------ Text excerpt ------
Simple Multi-stage Docker Builds

Cynnovative is committed to rapidly testing and deploying research prototypes. As such, we always look for ways to let our data scientists write code which is easily deployable and adheres to good engineering practices.

At Cynnovative, we use Docker for production deployments and model training on GPU-enabled hardware. Rather than moving code into a Docker container when a project is ready to be deployed or requires GPU support, it is better to design a project to run in a Docker container from the get-go. This reduces the headache of “Dockerizing” a project later, ensures that unit tests are fully reproducible, and makes PR reviews easier, since reviewers can just checkout a branch and run any Docker containers themselves. 

Containerizing projects early also provides a straightforward build step with the same success criterion across projects. While a Java project may be in a good state if it compiles, there is no direct analogy in Python. Dockerizing everything, even for development work, provides a great equalizer in this regard: if your image does not build, your PR will not be approved.

When every project is Dockerized, setting up an automation pipeline for each project is simple. For this, we use Jenkins pipelines to check that the Docker build succeeds after all PRs and changes to the master branch.

To make this process seamless for our data scientists, we use a cookiecutter template that initializes a new Python package with a corresponding Dockerfile, Jenkinsfile, and test.sh script which defines a set of tests which must be run for a Docker build to succeed. This template serves as a reference for company best practices, but since test.sh can be customized, developers can define their own set of passing tests for a Docker build. For example, we always write unit tests, but we don’t believe that every Python project must use type annotations or check them using mypy.

The result of all this boilerplate is that data scientists can begin work on a new project, and, within a few minutes, have a structure in place to enable unit tests, linting, static type checking, auto-formatting, and a custom Docker image, plus a CI/CD pipeline to build their project and push it to an internal registry if all tests pass.
------ Data listing ------
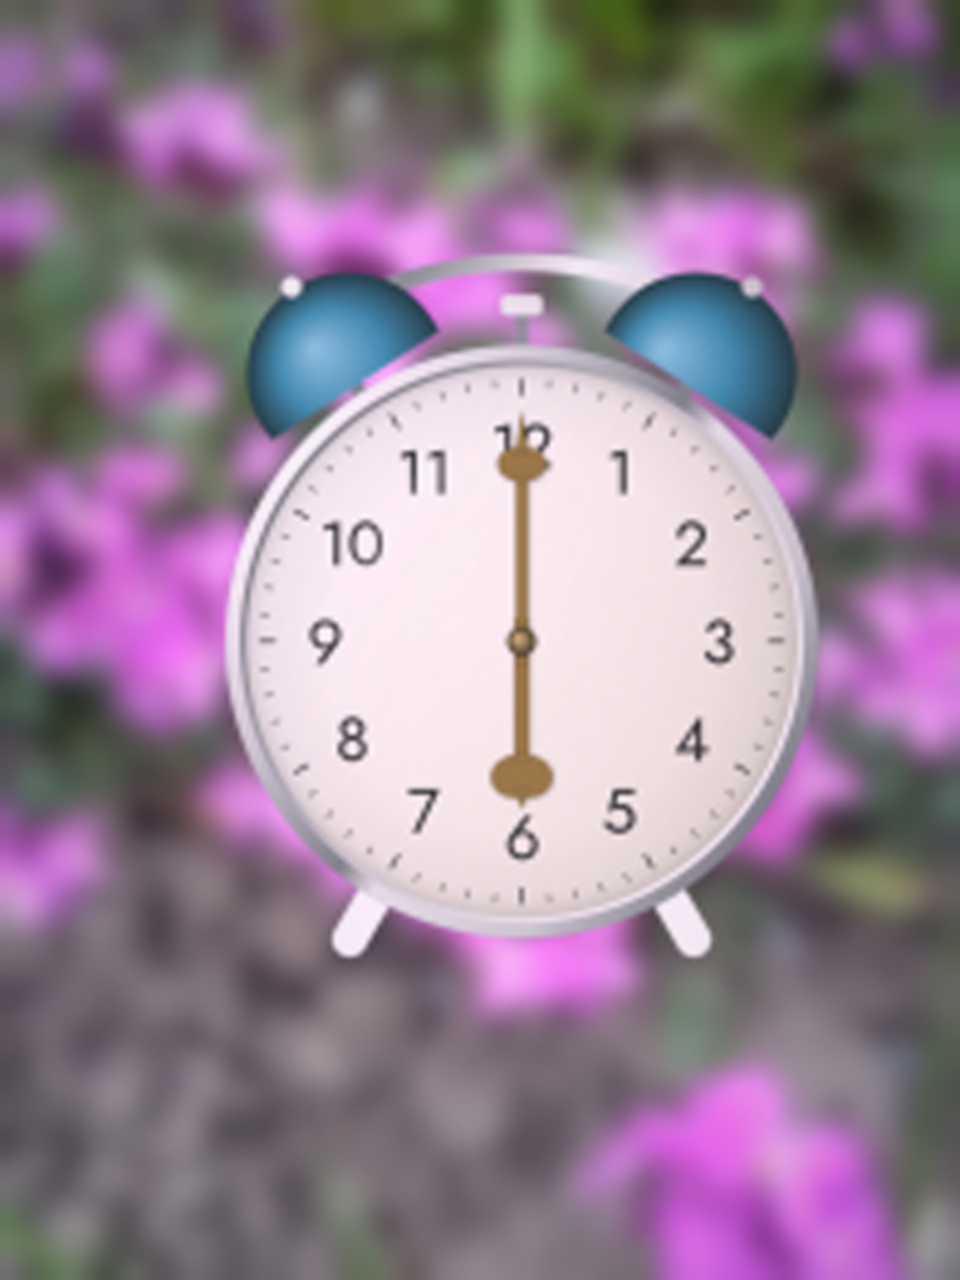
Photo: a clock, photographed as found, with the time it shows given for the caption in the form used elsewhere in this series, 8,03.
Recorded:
------
------ Data listing ------
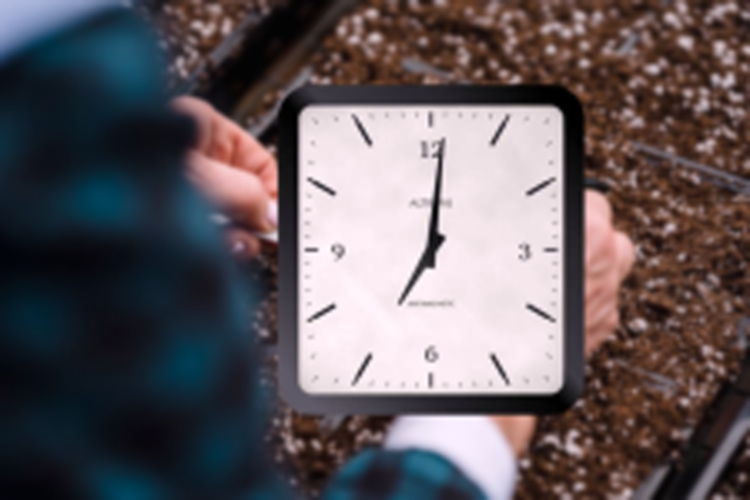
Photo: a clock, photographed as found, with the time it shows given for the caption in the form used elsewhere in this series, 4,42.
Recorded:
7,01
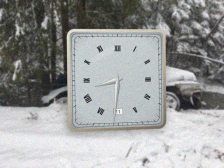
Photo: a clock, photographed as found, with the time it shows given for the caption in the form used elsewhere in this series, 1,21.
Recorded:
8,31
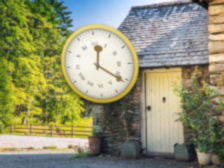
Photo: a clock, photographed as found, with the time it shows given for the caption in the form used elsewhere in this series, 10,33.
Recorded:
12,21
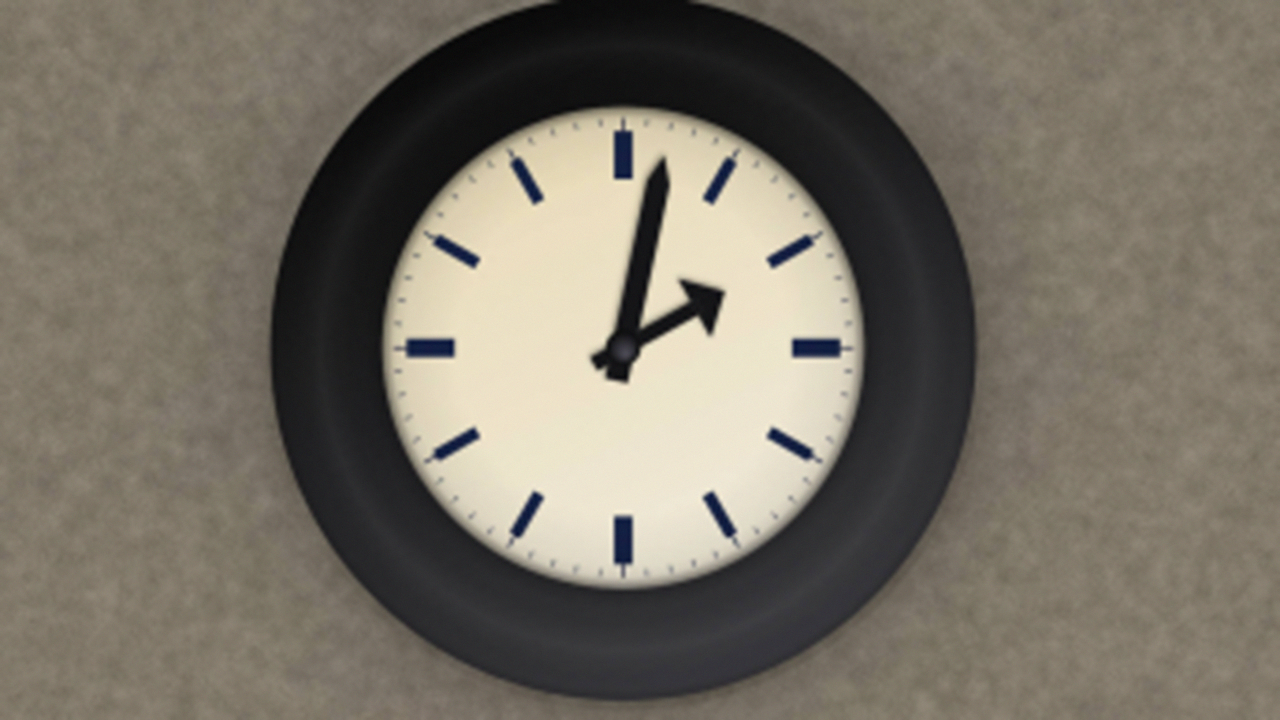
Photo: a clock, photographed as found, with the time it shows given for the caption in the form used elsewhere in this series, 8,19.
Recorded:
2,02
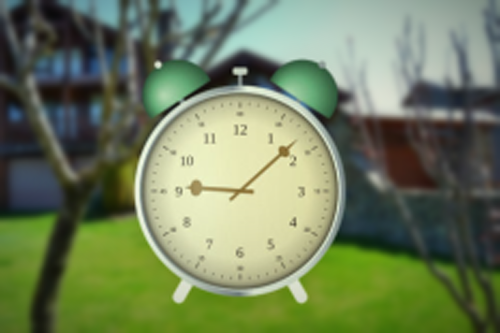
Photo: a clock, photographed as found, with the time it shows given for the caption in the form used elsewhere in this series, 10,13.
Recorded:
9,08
------
- **What this exercise asks**
1. In the Docker builds article, echo everything from "At Cynnovative, we" down to "Docker containers themselves." word for word.
2. According to the Docker builds article, why is it better to design a project to run in a Docker container from the start than to move it into one later? Answer in one to three sentences.
3. List everything that the cookiecutter template described in the Docker builds article initializes for a new project.

- **Responses**
1.
At Cynnovative, we use Docker for production deployments and model training on GPU-enabled hardware. Rather than moving code into a Docker container when a project is ready to be deployed or requires GPU support, it is better to design a project to run in a Docker container from the get-go. This reduces the headache of “Dockerizing” a project later, ensures that unit tests are fully reproducible, and makes PR reviews easier, since reviewers can just checkout a branch and run any Docker containers themselves.

2. Designing for Docker from the start avoids the headache of "Dockerizing" a project later and makes unit tests fully reproducible. It also makes PR reviews easier, because reviewers can check out a branch and run any Docker containers themselves.

3.
- A new Python package
- A Dockerfile
- A Jenkinsfile
- A test.sh script that defines the tests that must be run for a Docker build to succeed